26 mars. "Nous devrons examiner la gestion de Tepco." Accusé de faire partie du lobby nucléaire et de ne pas être assez sévère avec l'opérateur Tepco, le ministre japonais de l'économie reconnaît du bout des lèvres que "lorsque la situation de crise aura été maîtrisée, nous devrons examiner la gestion de Tepco". Mais les erreurs de communication vont continuer. Des taux d'iode radioactif très élevés sont détectés en mer, malgré les annonces répétées de Tepco et du gouvernement sur l'absence de danger.

31 mars. Les résidents de Fukushima "peuvent être sereins". Tokyo refusetoujours d'élargir la zone d'exclusion, malgré les mesures de radioactivité alarmantes effectuées par l'Agence internationale de l'énergie atomique (AIEA) et Greenpeace. "Je ne pense pas que ce soit quelque chose de nature à exiger une telle action", déclare le porte-parole du gouvernement, Yukio Edano. Les résidents"peuvent être sereins", ajoute un responsable de l'Agence japonaise de sûreté nucléaire, un organisme officiel. Pourtant, le gouvernement se dit toujours "en état d'alerte maximale".

7 avril. Centrale d'Onagawa : fuites d'eau ou basculement ? Le Japon est touché par un nouveau séisme, qui fera quatre victimes. On apprend que la centrale d'Onagawa, plus au nord, a été touchée. Tepco annonce des fuites d'eau, ce qui provoque de nouvelles inquiétudes.

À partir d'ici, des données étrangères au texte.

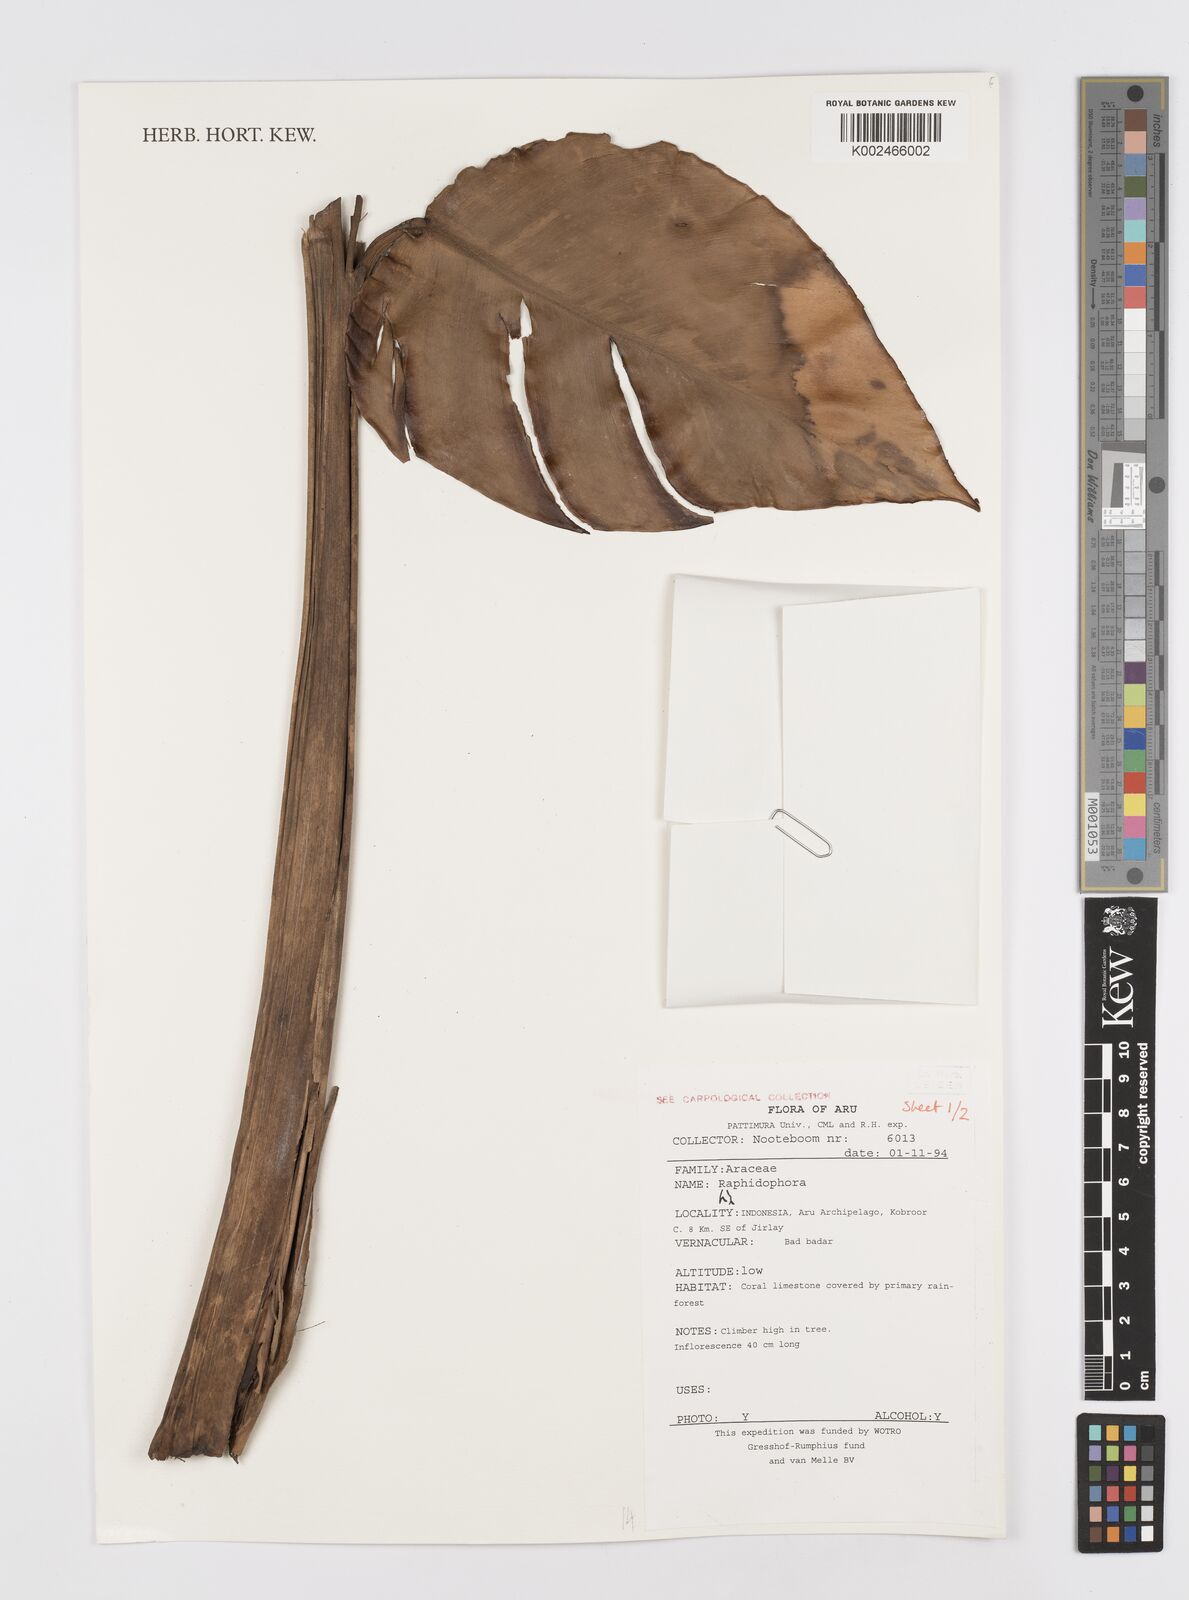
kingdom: Plantae
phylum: Tracheophyta
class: Liliopsida
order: Alismatales
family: Araceae
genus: Rhaphidophora
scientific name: Rhaphidophora
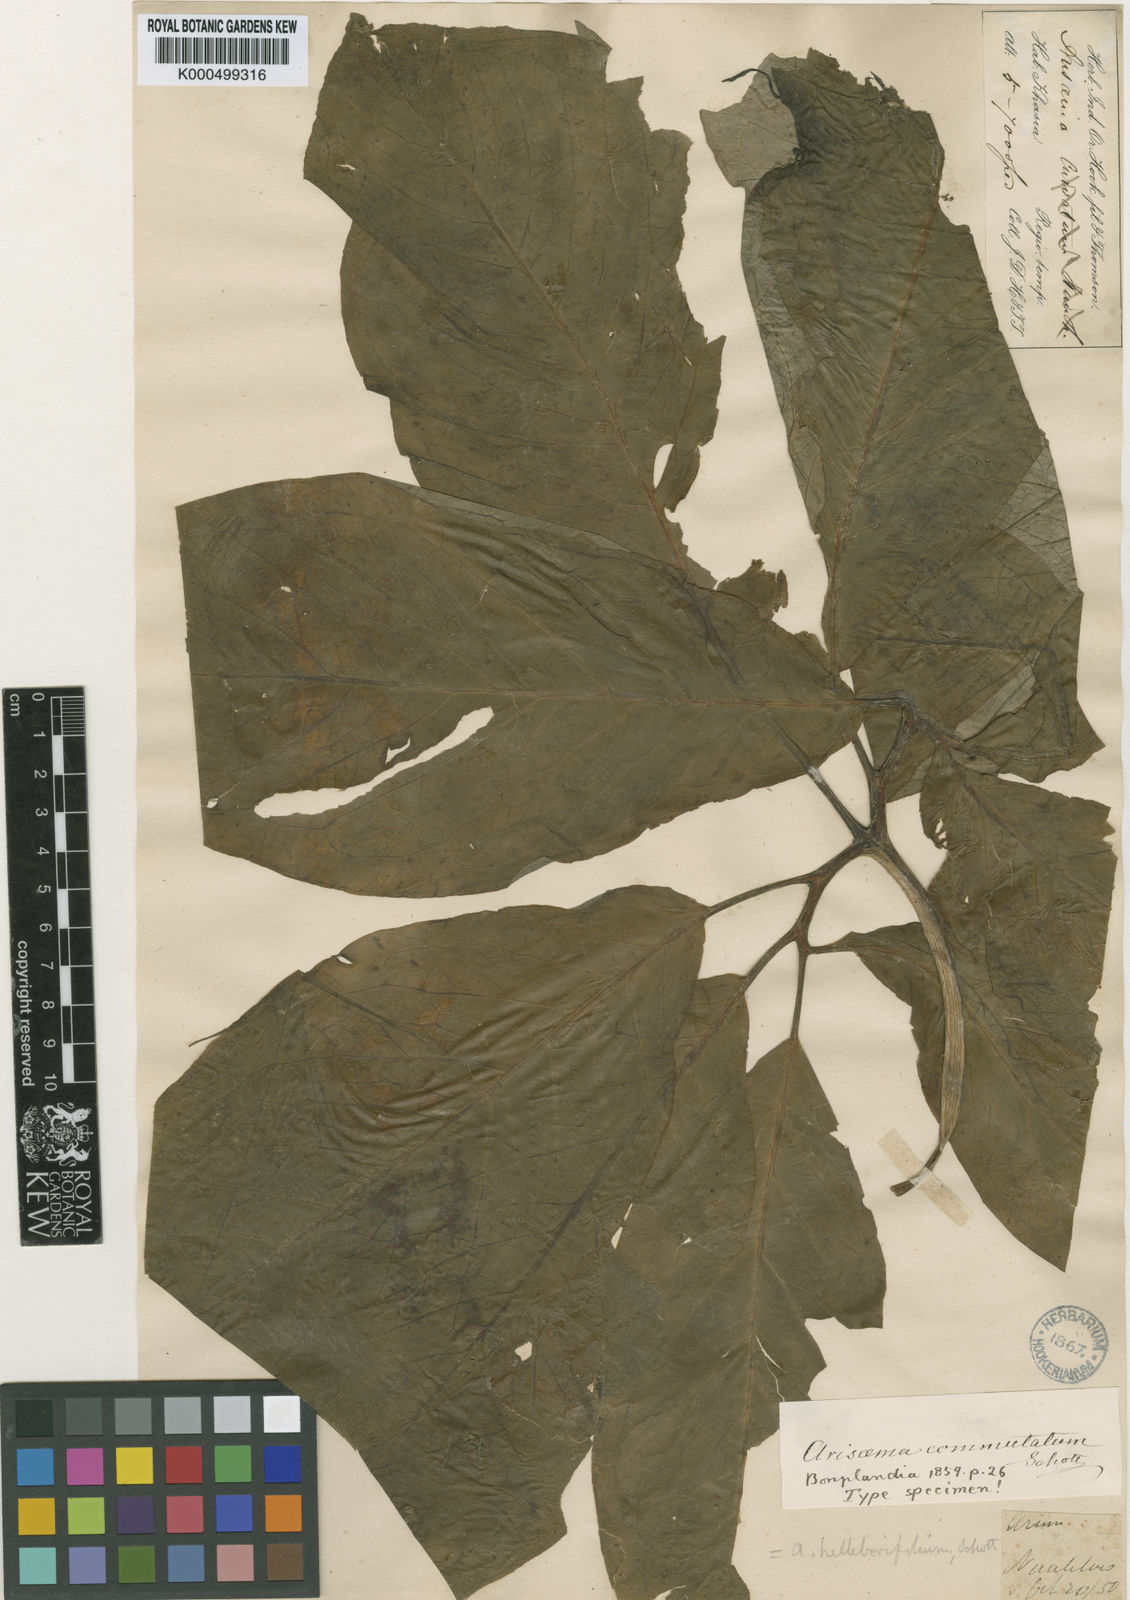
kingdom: Plantae
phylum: Tracheophyta
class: Liliopsida
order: Alismatales
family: Araceae
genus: Arisaema
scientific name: Arisaema tortuosum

On apprend par la suite qu'il ne s'agit pas de fuites mais d'un basculement du trop plein d'eau "faiblement radioactive" au-dessus de la cuve à la suite des secousses – un scénario moins grave.

Le gouvernement lève les interdictions sur les produits frais venus des environs de Fukushima, tandis que plusieurs pays ont arrêté ou fortemement régulé l'importation des produits agricoles en provenance du Japon.

11 avril. Excuses publiques de Tepco. Le gouvernement élargit, sous la pression, la zone d'exclusion à 30 kilomètres autour de la centrale. Masataka Shimizu, le PDG de Tepco, doit se rendre dans la région lundi pour s'excuser des troubles causés aux habitants de la préfecture de Fukushima. Il s'agira de la première apparition publique de M. Shimizu depuis le 13 mars. Le PDG était tombé malade le 16 mars et avait alors pris une semaine d'arrêt de travail.